PAGE EXCERPT.
## START
As It Happens

Chronicle Herald journalist describes 'mixed bag' of emotions after 19 month labour dispute ends

Pam Sword has a lot of feelings about going back to work at the Halifax Chronicle Herald.
Pam Sword, right, on the picket line with her daughter Emma. (Trevor Beckerson/Foundry Photography/CHU-UNIFOR)

Story transcript

Pam Sword has a lot of feelings about going back to work at Halifax's Chronicle Herald.

"It's a real mixed bag of things," Sword told As It Happens guest host Rosemary Barton. "There's some happiness there. Relief. A big bucket of sad goes in there, too, because half the people ... they won't be going back to the Herald."

The protracted, nearly 19-month labour dispute at Canada's largest independently owned daily newspaper is over after striking workers voted 94 per cent in favour of a new contract at a meeting. Read more about the deal at CBC Halifax.

Sword, who headed up the online strike publication LocalXPress, spoke with Barton about the strike and how she feels about heading back to the office on Tuesday. Here is part of their conversation.

You have to go back into the newsroom working alongside some of the people that were there while you were picketing. How are you feeling about that?

I'm not going to think about that until it happens because we were obviously angry at them while we were on strike and, you know, I'm sure they didn't like us.

But we're professionals and we're just going to have to work through it. 

Pam Sword front and centre as striking Chronicle Herald workers march. (Trevor Beckerson/Foundry Photography/CHU-UNIFOR)

What can you tell us about the deal?

All along we were expecting a pay cut, and we got it, so we'll be getting about five per cent less. Our work week is a little longer. We're losing our defined benefit pension plan and moving to a union pension plan.

We didn't make any gains at all. We started out with over 60 people when we went out on strike on Jan. 23, 2016, and there's just 25 of us going back.
## END
GIVEN INFORMATION.
## START
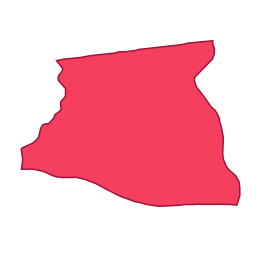 the district of Canillá, Baja Verapaz, Guatemala, rotated 267°
{"feature_id": "79465075B48890406696018", "entity_name": "Canillá", "entity_type": "district", "adm_level": 2, "iso_a3": "GTM", "parent_name": "Guatemala", "parent_adm1": "Baja Verapaz", "projection": "equal_earth", "projection_center": [-90.865, 15.202], "detail": "fine", "context": "isolated", "style": "filled", "palette": "rose", "viewbox_px": 256, "rotation_deg": 267, "n_neighbors": 0, "source": "geoboundaries", "source_scale": "gbopen_adm2", "svg_char_len": 1293}
<svg xmlns="http://www.w3.org/2000/svg" viewBox="0 0 256 256"><g transform="rotate(267 128 128)"><path d="M199.0,60.2L191.3,65.6L189.5,65.7L186.6,64.0L185.4,62.7L184.7,62.1L181.8,60.7L179.0,61.1L170.6,67.7L163.0,67.2L159.5,64.0L158.1,62.4L156.2,61.9L150.6,62.2L149.1,61.6L147.4,59.3L146.6,58.0L146.0,57.1L145.0,55.7L144.2,55.1L142.3,54.9L136.6,49.1L136.1,44.0L135.0,42.4L132.2,40.8L123.2,38.1L119.3,34.0L117.7,31.6L114.0,22.0L113.2,20.6L111.9,20.3L109.8,20.6L102.0,21.2L92.3,19.5L92.0,30.1L91.0,34.4L89.6,39.7L88.7,42.2L87.0,45.2L84.0,51.1L83.0,54.1L81.9,60.3L81.4,74.0L78.7,83.0L77.2,86.0L74.3,92.8L67.5,104.0L61.4,114.5L59.0,119.5L57.8,122.5L56.7,125.0L54.0,131.4L52.6,137.0L50.9,142.0L49.2,149.8L48.2,155.0L48.1,173.1L48.6,181.3L48.2,187.7L48.2,193.9L47.6,202.7L47.1,214.6L46.2,226.8L45.3,232.7L54.8,236.2L63.7,236.5L68.7,236.0L74.4,233.2L75.2,232.5L80.4,227.1L84.2,224.3L91.7,221.6L96.9,221.2L113.6,222.7L124.6,221.2L129.5,219.8L132.8,219.8L137.9,217.6L141.6,215.5L144.3,212.4L155.8,205.2L165.6,198.4L171.7,196.8L175.2,197.3L191.3,214.7L192.7,216.1L197.4,218.0L202.2,218.5L208.7,217.0L210.7,217.3L209.6,192.1L208.4,185.8L205.9,143.1L205.0,139.3L204.3,129.1L204.5,122.7L203.5,118.4L202.2,94.1L200.8,83.1L200.1,67.0L199.0,60.2Z" fill="#f43f5e" stroke="#9f1239" stroke-width="1.5"/></g></svg>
## END
WORK TO COMPLETE.
• 1. Decide whether each statement below agrees with the Chronicle Herald transcript. Answer yes or no for each, and quote the words from the transcript that decide it.
(a) The striking workers voted 94 per cent in favour of a new contract.
(b) Pam Sword headed up the online strike publication LocalXPress.
(c) The workers had expected the new deal to bring them a pay raise.
• 2. Quote the Chronicle Herald transcript word for word, starting at "The protracted, nearly" and ending at "feeling about that?".
• 3. According to the Chronicle Herald transcript, on what date did the workers go out on strike?

ANSWERS TO THE EXERCISES.
• 1.
(a) Yes: "striking workers voted 94 per cent in favour of a new contract at a meeting"
(b) Yes: "Sword, who headed up the online strike publication LocalXPress"
(c) No: "All along we were expecting a pay cut, and we got it, so we'll be getting about five per cent less."

• 2.
The protracted, nearly 19-month labour dispute at Canada's largest independently owned daily newspaper is over after striking workers voted 94 per cent in favour of a new contract at a meeting. Read more about the deal at CBC Halifax.

Sword, who headed up the online strike publication LocalXPress, spoke with Barton about the strike and how she feels about heading back to the office on Tuesday. Here is part of their conversation.

You have to go back into the newsroom working alongside some of the people that were there while you were picketing. How are you feeling about that?

• 3. Jan. 23, 2016.